A Baby Is Born
By PRIYANKA VORUGANTI
it decides that it would like to die.
Birthing is reckless. Spitting out flesh and hair and tears and shit and puke is inconsiderate. Now trapped, looped, lost, wandering in samsara and Mother, it’s your fault. Your fault moksha forsakes us, your fault for having a baby that you can’t bear to look at. Your fault when Father pinches you under the hospital gown.

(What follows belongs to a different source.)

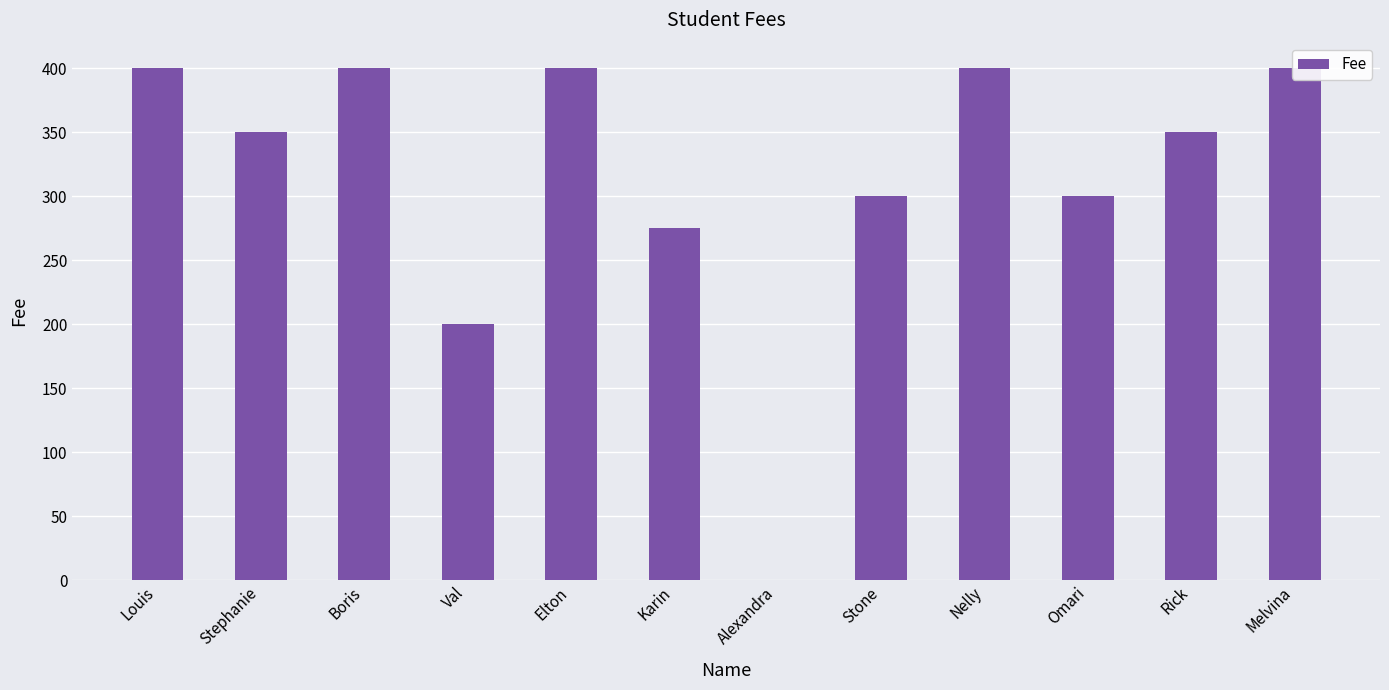

Which label corresponds to the smallest value in the chart?

Alexandra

Spiritual debts are heavy. It didn’t ask
to live a life of retribution,
on its knees, incantations the very first words it choked on-
Mother holds tight, but nothing will ever be as good as it was in the womb. She grieves for the scarcity of womb-like places in the world. Even her sweaty palms can’t make such a convincing promise. It wails. Reeking of desperation, suckling on it’s own breast,
it learned like this, the hard way.
Gnawing on skin until the thirst was quenched:
Blood. For some reason, it will never feel American enough.
Scripture saws its way into the baby’s back. ‘Absolute reality’ always too far to grasp (Brahman runs fast). And after some time, the guilt flourishes. Like a baby grows, it widens. Onto it’s smile, carving a frown, into its genitals, writing sex with men will always be disappointing. Worrying too much. Worrying about worrying too much.
It saw the harsh fluorescence of hospital lights
and knew that poetry would never be enough.
Elegy is a sin because it’s selfish. Guilt in Sanskrit is called a dosa and as a child, it was always your favorite food. Bad baby.